Le point sur le revenu garanti en Europe

par  M.-L. DUBOIN
Publication : janvier 1987
Mise en ligne : 23 juillet 2009

Dans la C.E.E., un revenu minimum est garanti dans la plupart des pays, la France, la Grèce et l’Italie faisant exception.
Partout, ces allocations sont de durée illimitée. Elles sont considérées comme un droit et sont largement attribuées : en 1983, 4,3 millions de ménages en GrandeBretagne, 1 million en Allemagne Fédérale, 600000 aux Pays-Bas (où elles sont conditionnées à la recherche d’un emploi) en bénéficiaient.
Le montant varie. Il peut atteindre 7000F par mois aux Pays-Bas pour une famille ayant deux enfants, 6 000 F en Allemagne. Il est nettement plus faible au Danemark, en Belgique (« le minimex ») en Irlande, en Grande-Bretagne où il va de 3 600 à 4 300 francs.
Le financement est en général assuré par l’Etat. En Belgique et aux Pays-Bas, les communes y participent.
Dans les pays retardataires où la loi ne garantit pas un revenu minimum, certaines villes en Italie et en France (Nîmes, Saverne, Besançon) assurent ce minimum par prélèvement sur leur budget.

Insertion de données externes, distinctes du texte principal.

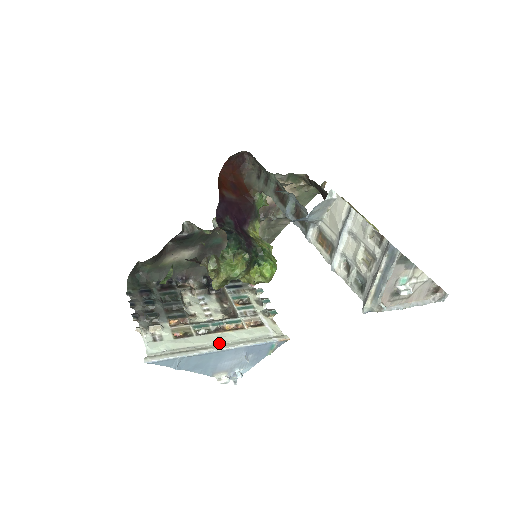
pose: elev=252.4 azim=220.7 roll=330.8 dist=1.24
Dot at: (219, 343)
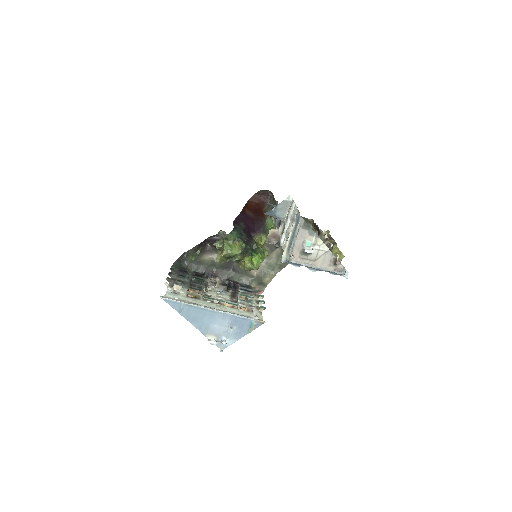
Dot at: (214, 308)
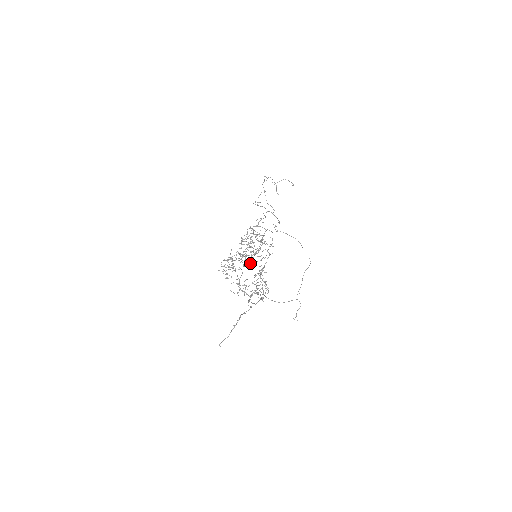
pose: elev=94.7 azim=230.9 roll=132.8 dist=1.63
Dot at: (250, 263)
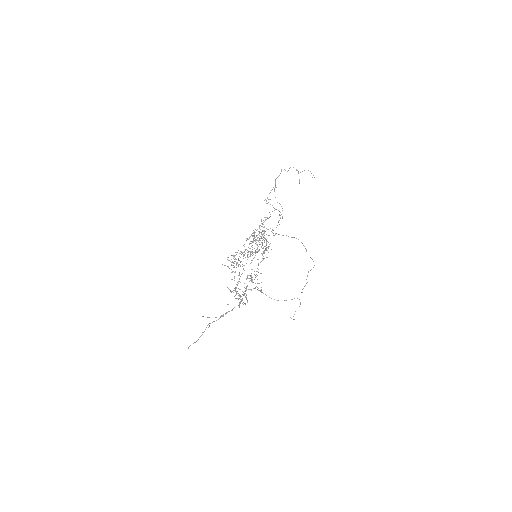
Dot at: occluded
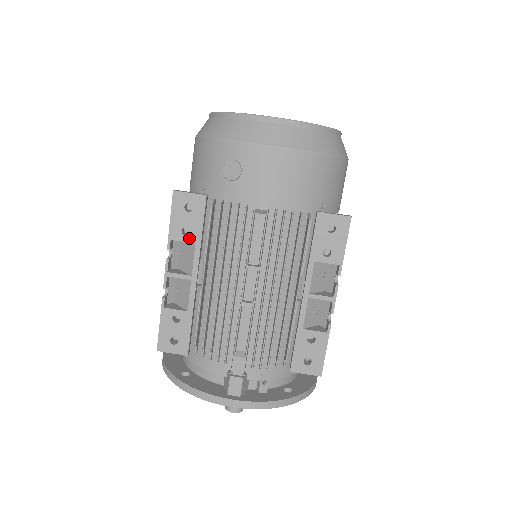
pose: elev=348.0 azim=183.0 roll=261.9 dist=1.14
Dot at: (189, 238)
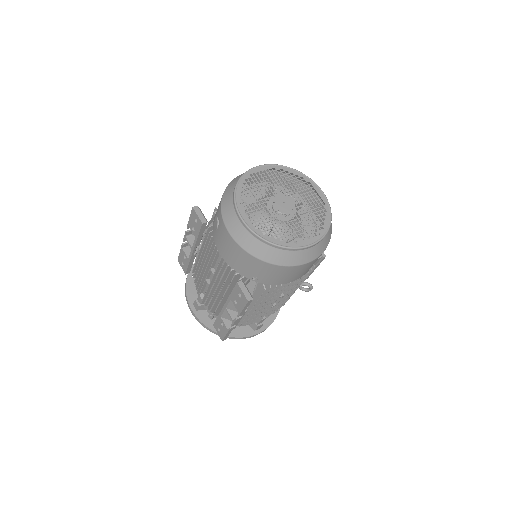
Dot at: (194, 233)
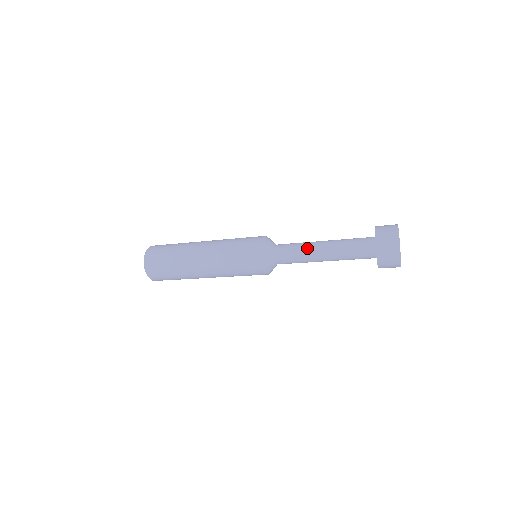
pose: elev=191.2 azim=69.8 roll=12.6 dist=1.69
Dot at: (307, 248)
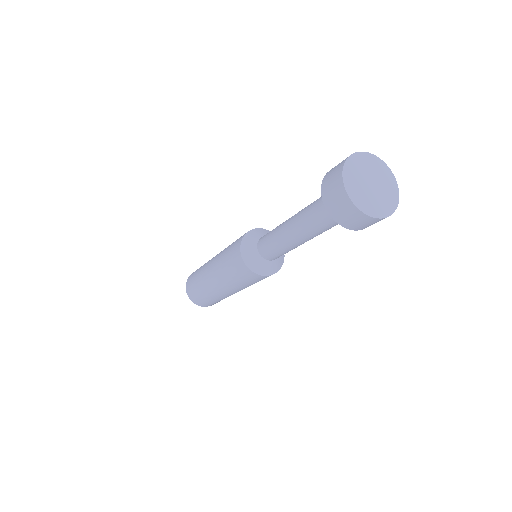
Dot at: (280, 238)
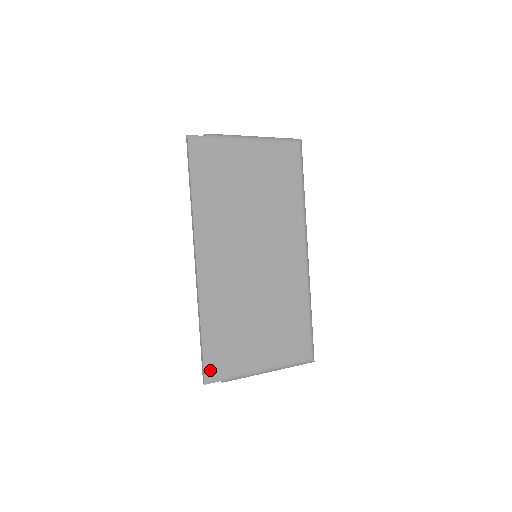
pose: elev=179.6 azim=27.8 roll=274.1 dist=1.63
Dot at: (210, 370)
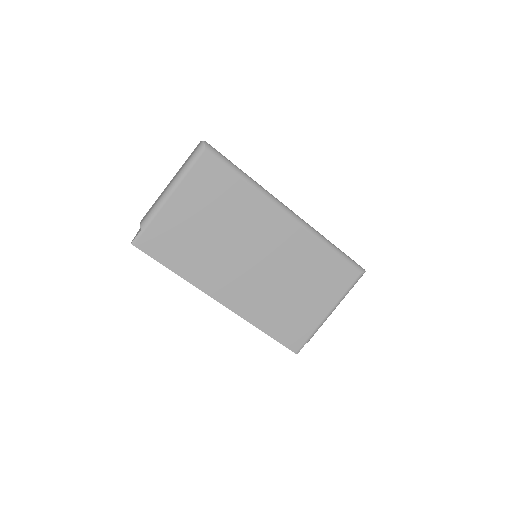
Dot at: (293, 345)
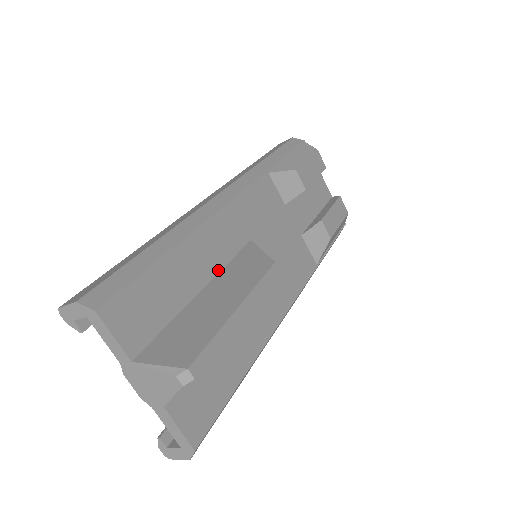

Le plan « pauvreté » n’étant pas encore au point en France (1) la situation des allocataires est, partout en Europe, meilleure que celle d’une famille française similaire.
La reconnaissance du droit à un revenu garanti apparaît bien parallèle au développement du chômage en Octobre 1984, la proportion de chômeurs sans travail depuis au moins deux ans était de 42 % en Belgique, 30,6 % aux Pays-Bas, 28,6 en Italie, 22,5 % en GrandeBretagne, 14,1 % en Allemagne Fédérale, 10,3 % en France.
La Belgique est donc en tête. Est -ce pour cela qu’autour du collectif Charles Fourier, elle est le siège d’une réflexion sur le revenu garanti, évoluant vers l’allocation universelle décrite page 9.

(1) Voir ci-dessus. dans l’Editorial.